Threats Made By North Korea of Electromagnetic Pulse Attack Against the US
Get started on your cybersecurity degree at American Military University.
By John Ubaldi
Contributor, In Homeland Security
For some time, intelligence officials and national security advisers, including former CIA Director James Woolsey, have voiced their concerns that the United States is vulnerable to electromagnetic pulse (EMP) attacks that could take down the nation’s power grid.
Tensions between the U.S. and North Korea have reached a fever pitch. North Korea continues to test its nuclear capability and threatens the U.S. with an EMP attack. But is the United States taking the North Korean threat seriously or is it even addressing it?
Whose Job Is It to Protect Our National Infrastructure?
To ward off an EMP attack if it occurs, we need to consider who is responsible for protecting our nation’s critical infrastructure. Recent hurricanes in Texas, Florida and Puerto Rico have shown the vulnerability of the U.S.’s antiquated electrical systems.
In 2001, then-President George W. Bush announced a national energy plan that called for modernizing our crucial electrical infrastructure. But his plan died amid partisan warfare over the plan’s proposal to increase oil drilling in the United States.
National defense officials are supposedly tasked with protecting the critical infrastructure that affects the lives of millions of Americans. But they really don’t know what will happen or what can be done to prevent or safeguard the nation from an EMP attack.
One high-ranking, anonymous Department of Homeland Security official told Fox News on Monday: “We recognize that an EMP event would have extremely dire consequences for the entire country, but where the challenge comes is in attempting to quantify those impacts. This is not something we have had a lot of real-world experience with.”
North Korea Has the Ability to Strike the US with an EMP Attack, News Agencies Say
Earlier this month, state news agencies in North Korea explicitly warned that North Korea could hit the U.S. with an EMP attack. A hydrogen bomb detonated at a high altitude would create an EMP that potentially could wipe out critical elements of the U.S. electrical grid.
The higher a North Korean bomb’s detonation is in the atmosphere, the wider its area of destruction. Given that the 1963 nuclear test ban treaty prohibits high-altitude nuclear tests, there is little scientific data to accurately understand the true effects of a nuclear detonation on modern infrastructure.
US Previously Examined Nuclear Explosion in Space
Forbes magazine contributor Peter Kelly-Detwiler writes: “In 1962, at the height of the Cold War, the U.S. military exploded a nuclear weapon high above an atoll in the Pacific Ocean. Dubbed Operation Starfish, this exercise was part of a larger project to evaluate the impacts of nuclear explosions in space.

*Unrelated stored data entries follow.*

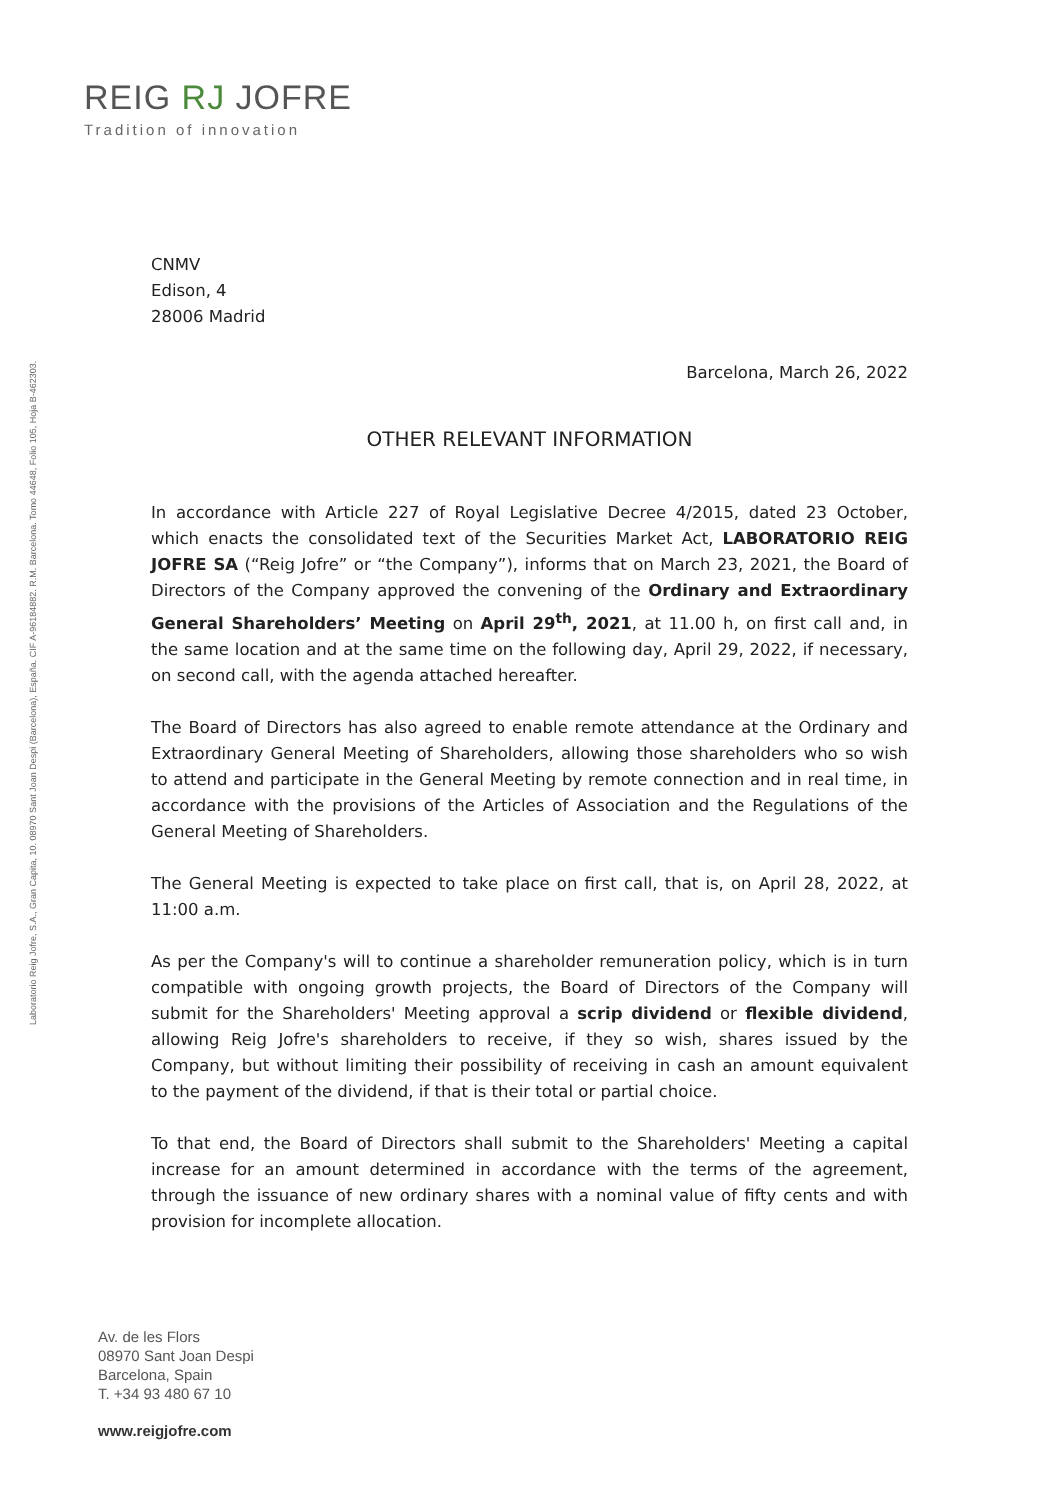REIG RJ JOFRE
Tradition of innovation
Laboratorio Reig Jofre, S.A., Gran Capita, 10. 08970 Sant Joan Despi (Barcelona), España. CIF A-96184882. R.M. Barcelona. Tomo 44648, Folio 105, Hoja B-462303.
CNMV
Edison, 4
28006 Madrid
Barcelona, March 26, 2022
OTHER RELEVANT INFORMATION
In accordance with Article 227 of Royal Legislative Decree 4/2015, dated 23 October, which enacts the consolidated text of the Securities Market Act, LABORATORIO REIG JOFRE SA (“Reig Jofre” or “the Company”), informs that on March 23, 2021, the Board of Directors of the Company approved the convening of the Ordinary and Extraordinary General Shareholders’ Meeting on April 29<sup>th</sup>, 2021, at 11.00 h, on first call and, in the same location and at the same time on the following day, April 29, 2022, if necessary, on second call, with the agenda attached hereafter.
The Board of Directors has also agreed to enable remote attendance at the Ordinary and Extraordinary General Meeting of Shareholders, allowing those shareholders who so wish to attend and participate in the General Meeting by remote connection and in real time, in accordance with the provisions of the Articles of Association and the Regulations of the General Meeting of Shareholders.
The General Meeting is expected to take place on first call, that is, on April 28, 2022, at 11:00 a.m.
As per the Company's will to continue a shareholder remuneration policy, which is in turn compatible with ongoing growth projects, the Board of Directors of the Company will submit for the Shareholders' Meeting approval a scrip dividend or flexible dividend, allowing Reig Jofre's shareholders to receive, if they so wish, shares issued by the Company, but without limiting their possibility of receiving in cash an amount equivalent to the payment of the dividend, if that is their total or partial choice.
To that end, the Board of Directors shall submit to the Shareholders' Meeting a capital increase for an amount determined in accordance with the terms of the agreement, through the issuance of new ordinary shares with a nominal value of fifty cents and with provision for incomplete allocation.
Av. de les Flors
08970 Sant Joan Despi
Barcelona, Spain
T. +34 93 480 67 10
www.reigjofre.com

The missile, launched from Johnson Island, 900 miles from Hawaii, was armed with a 1.4 megaton warhead, programmed to explode at 240 miles above the earth. It detonated as expected. What was not entirely expected was the magnitude of the resulting electromagnetic pulse (EMP).
The impending nuclear device impacted the electric grid in Hawaii, blowing out streetlights, and resulting in telephone outages and radio blackouts.”
The US Dependence on Electronics Makes It Vulnerable to EMP Attacks
Kelly-Detwiler quotes Dr. William Graham, who was active in the follow-up to the nuclear test: “Since [the test], there have [sic] been an enormous increase in our dependency on electronics, computers and microelectronics. An attack may never happen.
But the more vulnerable the U.S. is to such an attack, the more likely it is to be used against us. In the former days, we worried about Russia. Now we have to be concerned about North Korea and Iran. These [nuclear weapons] could be launched from a not-so-elaborate container ship. The rocket doesn’t have to be accurate. It just has to go up.”
One only has to see how dependent the U.S. is on its electronic devices. The hurricanes in Texas, Florida and Puerto Rico showed how much we rely on our devices for communications and become stressed about keeping them charged during extended power outages.
Organizations Debate: Protecting the US Electrical Grid from Attack is Whose Responsibility?
The U.S. electrical grid serves more than 300 million and does not have one singular oversight body responsible for its safety. It’s no wonder that authorities note that the threat of an EMP attack has fallen between the cracks.
The utility companies believe that it’s not their responsibility to protect the power grid. They say it is a national security problem, with the federal government being solely responsible for its safety and security.
These same companies don’t want the added expense of upgrading their security. In addition, the regulatory aspect of improving the U.S. electrical grid system is an additional burden utility companies are unwilling to bear with its uncertain technical consequences.
Oversight Causes Confusion among Federal Agencies
Individual utilities are ultimately responsible for grid security, but there is no standard mandate in place. Kelly-Detwiler notes, “The private nonprofit North American Energy Reliability Company (NERC) makes voluntary ‘best practices’ recommendations to the Federal Energy Regulatory Commission (FERC), while the Department of Homeland Security (DHS) and the Department of Energy (DOE) counterpart on security and preparedness efforts.”
“According to the DHS, financing grid security — given that it doesn’t fall under the responsibility of one particular office — could have been done through slight rate increases, but efforts are typically bound by red tape,” Kelly-Detwiler adds.
Fox News reporter Hollie McKay cites risk analyst and policy expert Dennis Santiago as saying that “any effort to harden the U.S. power grid — including the oldest and most interconnected portions of it in the eastern United States, which are especially exposed to disruption due to their age and design — have fallen short at the public utilities level because of ‘more pressing threats like physical attack security and cybersecurity.’”
The main focus of the federal government has been to protect the nation’s power grid system from a cyber attack more than an EMP attack. Our adversaries know our vulnerabilities. We need to look not just at North Korea, but at the threats emanating from Iran, Russia and China, because these nations have assimilated an EMP attack into their military strategies.
The time has come for the United States to look at all threats and prepare for all of them, lest our nation reap the consequences of our inaction.